Photo courtesy of Julie Rowe/Circle of Impact, LLC

JACKSON, WY – CWC’s Start-Up Intensive is a place for budding entrepreneurs to take their dreams and turn them into a reality. For ten weeks, participants dedicate time to developing business plans, hashing out budgets, and working on marketing plans to get their businesses rolling.

Ed Brenegar is one such student who used the Start-Up course to launch his leadership business. Brenegar moved to Jackson from Asheville, North Carolina in March 2015. A series of events led him to meet Liza Millett, a workforce coordinator/entrepreneur for the Start-Up Intensive.

“She told me about the Start-Up Intensive program and suggested that it would be a good way to begin my life in Jackson,” he said. After Millett told him the class started at nine in the morning the next day, it was a quick decision for Brenegar to make.

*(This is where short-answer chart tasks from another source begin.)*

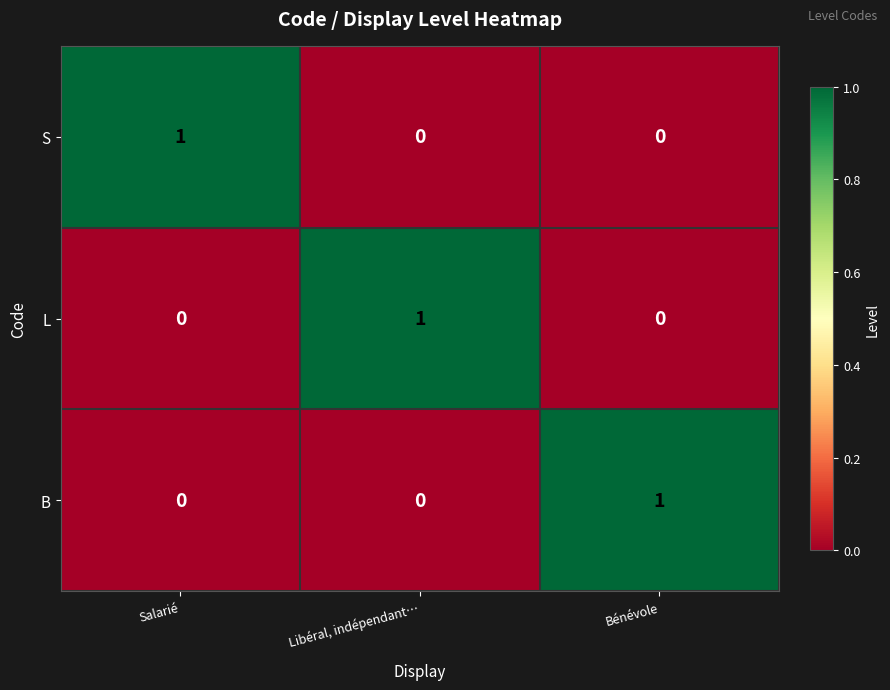

At which label does L reach its peak?

Libéral, indépendant…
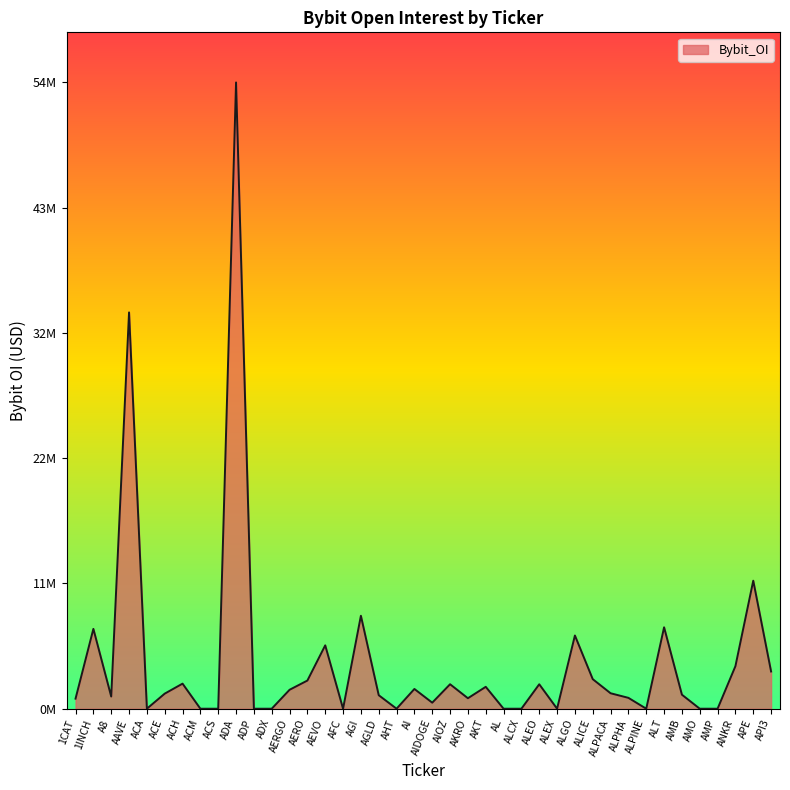

True or false: the data shows 3652381 at ANKR.

True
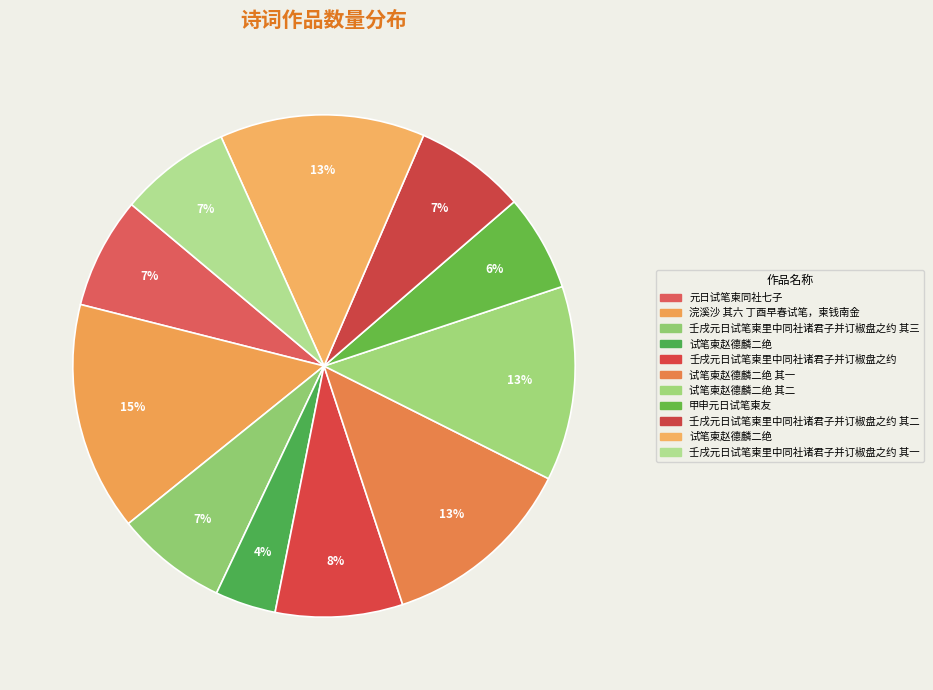

Does any single category account for the majority?

No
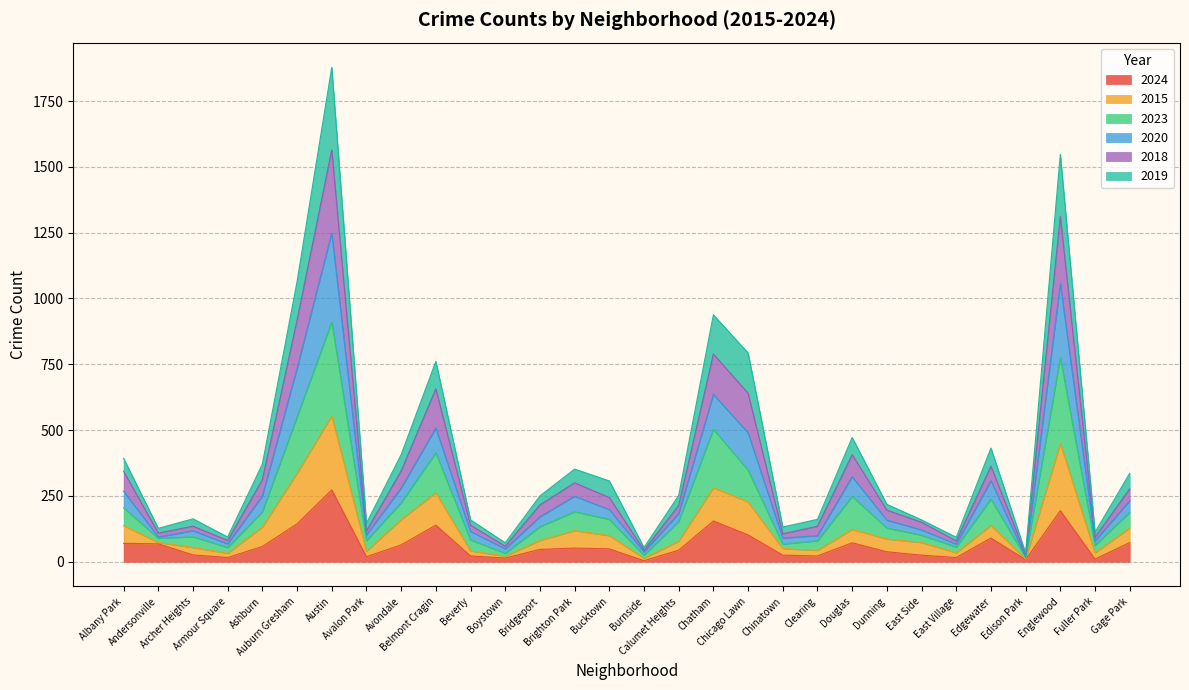

True or false: 2019 has a value of 58 at Archer Heights.

False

“That’s how it happened,” he said.

After a short two weeks in Jackson, Brenegar was enrolled in the Start-Up Intensive and ready to start a new career goal, a leadership business. Throughout his life, Brenegar has had many leadership roles, starting as a minister he later worked in higher education before becoming a consultant in the 90s. One thing resonated with him, to help leaders build a better community.

“The Start-Up Intensive is a place for people to make something significant happen,” Brenegar said. “It was a disciplined place to hone your skills, a platform for you to be prepared to accelerate your business and make it happen.”

Writing a book was the first step in creating a new leadership business based on speaking, coaching and organizational consulting. The Start-Up Intensive gave him the tools he needed to write his first book, Circle of Impact: Taking Personal Initiative to Ignite Change.

The Start-up Intensive gave him a foundation to ask the hard questions that led to the kind of changes that he needed to make the book the best it could be. Brenegar said most of his obstacles were in his own perception of what he was creating.

“The program focuses on the whole person, and it affirmed that I was ready,” Brenegar said. “The peer relationships tested my readiness. It really shot me out like a rocket. I would not be where I am today without the relationships and network it plugged me into.”

In his work, he developed a leadership model that was ultimately successful in assisting people with solving problems.

“One of the principles of the Circle of Impact is that the greatest change we go through is in our self-perception,” he said. “This is certainly true for the process of writing my book. I learned so much.”

It took two years and three versions to complete his book and it hit Amazon in September 2018. The book largely focuses on encouraging individuals to realize they can make an impact from any place they are in life.

“This isn’t about us becoming something else, this is about us being the person we already are,”  Brenegar said. “We all have the capability of having an impact, starting small from where we are. There’s probably someone in your neighborhood who has no friends, [that] you could have an impact on. Spend time with them, be neighborly. From that, you will learn to make an impact, from that experience, you will learn.”

Brenegar’s ultimate goal is to involve one percent of the world’s population in the movement. That’s 75 million people. And, he wants to have a conversation with them. His website provides a platform for individuals to post questions, log comments, and build community with like-minded individuals. He now has a program called Impact Day where he works with individuals, groups, organizations, and communities to address ideas, questions, or an opportunity by bringing clarity to the situation and through establishing a plan of action. This ultimately leads them to the impact that they desire. And Brenegar is already working on his next book.

“I am already doing research for the next book. It will probably be five years before I’m ready to publish it. Right now the focus is on marketing my book, Circle of Impact: Taking Personal Initiative to Ignite Change.”

CWC’s Start-Up Intensive has launched 114 graduates into the Wyoming economy and beyond and recently celebrated its five year anniversary in Jackson.